PROBLEM REQUIREMENTS: Only one stretch of the data should be retyped: the lines from the line containing "28: (236, 41, 0.48)" through the line containing "57: (450, 212, 0.63)". Keep pictures out of it.

AVAILABLE DATA:

Start of Block

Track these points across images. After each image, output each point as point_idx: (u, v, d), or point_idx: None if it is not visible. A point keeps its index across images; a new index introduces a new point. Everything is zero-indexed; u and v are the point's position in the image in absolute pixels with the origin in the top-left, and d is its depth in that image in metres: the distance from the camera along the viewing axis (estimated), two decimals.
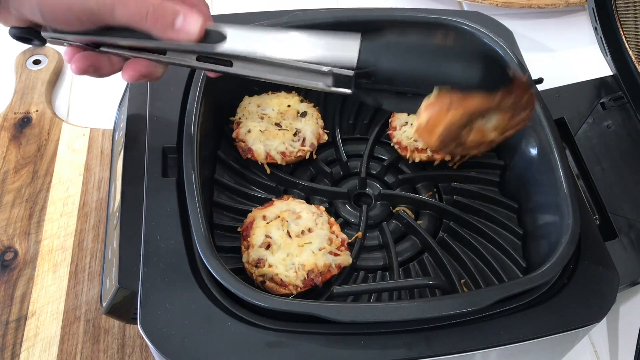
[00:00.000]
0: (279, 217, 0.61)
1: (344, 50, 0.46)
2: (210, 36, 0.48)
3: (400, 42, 0.47)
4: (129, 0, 0.46)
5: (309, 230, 0.60)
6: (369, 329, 0.51)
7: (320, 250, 0.59)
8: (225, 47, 0.48)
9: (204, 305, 0.52)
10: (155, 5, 0.46)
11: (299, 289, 0.57)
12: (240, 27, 0.49)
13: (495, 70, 0.46)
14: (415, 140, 0.68)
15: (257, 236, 0.59)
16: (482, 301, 0.52)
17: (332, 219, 0.63)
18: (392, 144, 0.71)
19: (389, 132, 0.71)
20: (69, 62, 0.51)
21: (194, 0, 0.51)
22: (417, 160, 0.69)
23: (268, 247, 0.59)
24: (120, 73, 0.52)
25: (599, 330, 0.72)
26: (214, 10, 1.00)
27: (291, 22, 0.69)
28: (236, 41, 0.48)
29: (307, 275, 0.57)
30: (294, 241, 0.59)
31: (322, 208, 0.63)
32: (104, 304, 0.56)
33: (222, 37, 0.48)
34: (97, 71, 0.51)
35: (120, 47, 0.50)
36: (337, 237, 0.61)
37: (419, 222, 0.66)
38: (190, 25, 0.47)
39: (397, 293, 0.60)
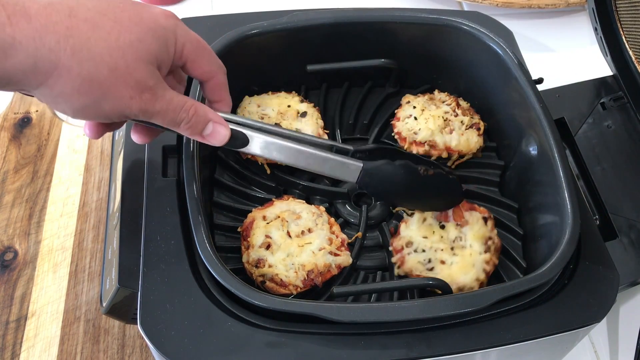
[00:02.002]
0: (279, 217, 0.61)
1: (347, 173, 0.59)
2: (234, 139, 0.53)
3: (391, 174, 0.60)
4: (167, 110, 0.48)
5: (309, 230, 0.60)
6: (369, 329, 0.51)
7: (320, 250, 0.59)
8: (245, 149, 0.55)
9: (204, 305, 0.52)
10: (190, 115, 0.49)
11: (299, 289, 0.57)
12: (261, 135, 0.55)
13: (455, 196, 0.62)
14: (415, 133, 0.69)
15: (257, 236, 0.59)
16: (482, 301, 0.52)
17: (332, 219, 0.63)
18: (392, 134, 0.71)
19: (393, 122, 0.72)
20: (86, 132, 0.53)
21: (223, 95, 0.55)
22: (414, 152, 0.69)
23: (268, 247, 0.59)
24: None
25: (599, 330, 0.72)
26: (214, 10, 1.00)
27: (291, 22, 0.69)
28: (257, 147, 0.55)
29: (307, 275, 0.57)
30: (294, 241, 0.59)
31: (322, 208, 0.63)
32: (104, 304, 0.56)
33: (244, 141, 0.54)
34: (111, 131, 0.55)
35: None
36: (337, 237, 0.61)
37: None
38: (217, 136, 0.52)
39: (397, 293, 0.60)
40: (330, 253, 0.59)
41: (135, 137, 0.53)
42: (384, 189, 0.61)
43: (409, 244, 0.61)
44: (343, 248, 0.60)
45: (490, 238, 0.61)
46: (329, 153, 0.58)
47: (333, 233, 0.61)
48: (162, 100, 0.47)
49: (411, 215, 0.64)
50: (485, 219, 0.62)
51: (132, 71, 0.44)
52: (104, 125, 0.53)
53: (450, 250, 0.60)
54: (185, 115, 0.49)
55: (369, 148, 0.64)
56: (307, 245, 0.59)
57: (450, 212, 0.63)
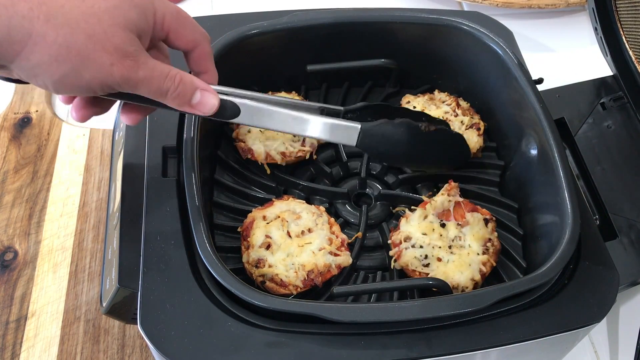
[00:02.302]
0: (279, 217, 0.61)
1: (346, 136, 0.57)
2: (224, 108, 0.51)
3: (391, 133, 0.58)
4: (152, 78, 0.46)
5: (309, 230, 0.60)
6: (369, 329, 0.51)
7: (320, 250, 0.59)
8: (237, 119, 0.53)
9: (204, 305, 0.52)
10: (176, 84, 0.48)
11: (299, 289, 0.57)
12: (252, 103, 0.53)
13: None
14: None
15: (257, 236, 0.59)
16: (482, 301, 0.52)
17: (332, 219, 0.63)
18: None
19: None
20: (70, 107, 0.51)
21: (208, 65, 0.53)
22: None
23: (268, 247, 0.59)
24: None
25: (599, 330, 0.72)
26: (214, 11, 1.00)
27: (291, 22, 0.69)
28: (248, 116, 0.53)
29: (307, 275, 0.57)
30: (294, 241, 0.59)
31: (322, 208, 0.63)
32: (104, 304, 0.56)
33: (235, 111, 0.52)
34: (98, 114, 0.52)
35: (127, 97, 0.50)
36: (337, 237, 0.61)
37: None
38: (206, 104, 0.50)
39: (397, 293, 0.60)
40: (330, 253, 0.59)
41: (125, 118, 0.52)
42: (385, 149, 0.60)
43: (407, 238, 0.61)
44: (343, 248, 0.60)
45: (489, 240, 0.61)
46: (325, 117, 0.56)
47: (333, 233, 0.61)
48: (144, 67, 0.45)
49: (412, 211, 0.64)
50: (486, 221, 0.62)
51: (110, 37, 0.43)
52: (90, 105, 0.50)
53: (448, 248, 0.60)
54: (171, 83, 0.47)
55: (359, 106, 0.63)
56: (307, 245, 0.59)
57: (452, 210, 0.63)
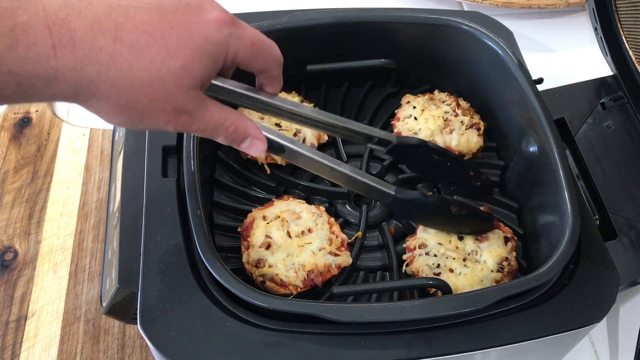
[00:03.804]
0: (279, 217, 0.61)
1: (378, 196, 0.58)
2: (271, 147, 0.53)
3: (422, 207, 0.59)
4: (205, 129, 0.48)
5: (309, 230, 0.60)
6: (369, 329, 0.51)
7: (320, 250, 0.59)
8: (282, 155, 0.54)
9: (204, 305, 0.52)
10: (229, 133, 0.49)
11: (299, 289, 0.57)
12: (296, 148, 0.54)
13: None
14: (415, 133, 0.69)
15: (257, 236, 0.59)
16: (482, 301, 0.52)
17: (332, 219, 0.63)
18: (392, 134, 0.71)
19: (393, 122, 0.72)
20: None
21: (274, 83, 0.53)
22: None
23: (268, 247, 0.59)
24: None
25: (599, 330, 0.72)
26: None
27: (291, 22, 0.69)
28: (290, 156, 0.55)
29: (307, 275, 0.57)
30: (294, 241, 0.59)
31: (322, 208, 0.63)
32: (104, 304, 0.56)
33: (281, 149, 0.54)
34: None
35: None
36: (337, 237, 0.61)
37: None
38: (254, 150, 0.51)
39: (397, 293, 0.60)
40: (330, 253, 0.59)
41: None
42: (412, 217, 0.63)
43: (422, 245, 0.61)
44: (343, 248, 0.60)
45: (507, 259, 0.60)
46: (362, 175, 0.56)
47: (333, 233, 0.61)
48: (200, 121, 0.46)
49: None
50: (506, 239, 0.62)
51: (171, 99, 0.44)
52: None
53: (462, 261, 0.60)
54: (224, 132, 0.49)
55: (414, 143, 0.61)
56: (307, 245, 0.59)
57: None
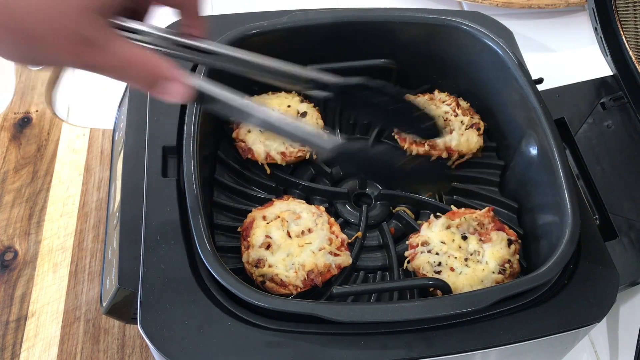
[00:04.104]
0: (279, 217, 0.61)
1: (320, 147, 0.51)
2: (200, 97, 0.48)
3: (370, 158, 0.53)
4: (111, 67, 0.42)
5: (309, 230, 0.60)
6: (369, 329, 0.51)
7: (320, 250, 0.59)
8: (211, 108, 0.49)
9: (204, 305, 0.52)
10: (141, 70, 0.43)
11: (298, 289, 0.57)
12: (229, 95, 0.49)
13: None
14: None
15: (257, 236, 0.59)
16: (482, 301, 0.52)
17: (332, 219, 0.63)
18: (392, 134, 0.71)
19: None
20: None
21: (196, 21, 0.48)
22: (414, 152, 0.69)
23: (268, 247, 0.59)
24: None
25: (599, 330, 0.72)
26: (214, 11, 1.00)
27: (291, 22, 0.69)
28: (226, 109, 0.49)
29: (307, 275, 0.57)
30: (294, 241, 0.59)
31: (322, 208, 0.63)
32: (104, 304, 0.56)
33: (211, 101, 0.48)
34: None
35: None
36: (337, 237, 0.61)
37: (419, 222, 0.66)
38: (172, 96, 0.45)
39: (397, 293, 0.60)
40: (330, 253, 0.59)
41: None
42: (359, 169, 0.57)
43: (425, 243, 0.61)
44: (343, 248, 0.60)
45: (509, 261, 0.60)
46: (302, 123, 0.52)
47: (333, 233, 0.61)
48: (104, 55, 0.40)
49: (437, 217, 0.63)
50: (510, 242, 0.61)
51: (69, 22, 0.37)
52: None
53: (464, 260, 0.60)
54: (134, 71, 0.42)
55: (356, 84, 0.57)
56: (307, 245, 0.59)
57: (477, 227, 0.62)
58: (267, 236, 0.59)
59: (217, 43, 0.51)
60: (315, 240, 0.59)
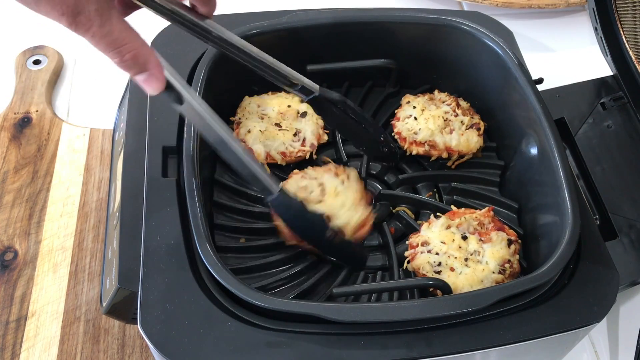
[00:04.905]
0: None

End of Block

SOLUTION TO THE EXERCISE:
28: (236, 41, 0.48)
29: (307, 275, 0.57)
30: (294, 241, 0.59)
31: (322, 208, 0.63)
32: (104, 304, 0.56)
33: (222, 37, 0.48)
34: (97, 71, 0.51)
35: (120, 47, 0.50)
36: (337, 237, 0.61)
37: (419, 222, 0.66)
38: (190, 25, 0.47)
39: (397, 293, 0.60)
[00:02.002]
0: (279, 217, 0.61)
1: (347, 173, 0.59)
2: (234, 139, 0.53)
3: (391, 174, 0.60)
4: (167, 110, 0.48)
5: (309, 230, 0.60)
6: (369, 329, 0.51)
7: (320, 250, 0.59)
8: (245, 149, 0.55)
9: (204, 305, 0.52)
10: (190, 115, 0.49)
11: (299, 289, 0.57)
12: (261, 135, 0.55)
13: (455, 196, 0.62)
14: (415, 133, 0.69)
15: (257, 236, 0.59)
16: (482, 301, 0.52)
17: (332, 219, 0.63)
18: (392, 134, 0.71)
19: (393, 122, 0.72)
20: (86, 132, 0.53)
21: (223, 95, 0.55)
22: (414, 152, 0.69)
23: (268, 247, 0.59)
24: None
25: (599, 330, 0.72)
26: (214, 10, 1.00)
27: (291, 22, 0.69)
28: (257, 147, 0.55)
29: (307, 275, 0.57)
30: (294, 241, 0.59)
31: (322, 208, 0.63)
32: (104, 304, 0.56)
33: (244, 141, 0.54)
34: (111, 131, 0.55)
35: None
36: (337, 237, 0.61)
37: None
38: (217, 136, 0.52)
39: (397, 293, 0.60)
40: (330, 253, 0.59)
41: (135, 137, 0.53)
42: (384, 189, 0.61)
43: (409, 244, 0.61)
44: (343, 248, 0.60)
45: (490, 238, 0.61)
46: (329, 153, 0.58)
47: (333, 233, 0.61)
48: (162, 100, 0.47)
49: (411, 215, 0.64)
50: (485, 219, 0.62)
51: (132, 71, 0.44)
52: (104, 125, 0.53)
53: (450, 250, 0.60)
54: (185, 115, 0.49)
55: (369, 148, 0.64)
56: (307, 245, 0.59)
57: (450, 212, 0.63)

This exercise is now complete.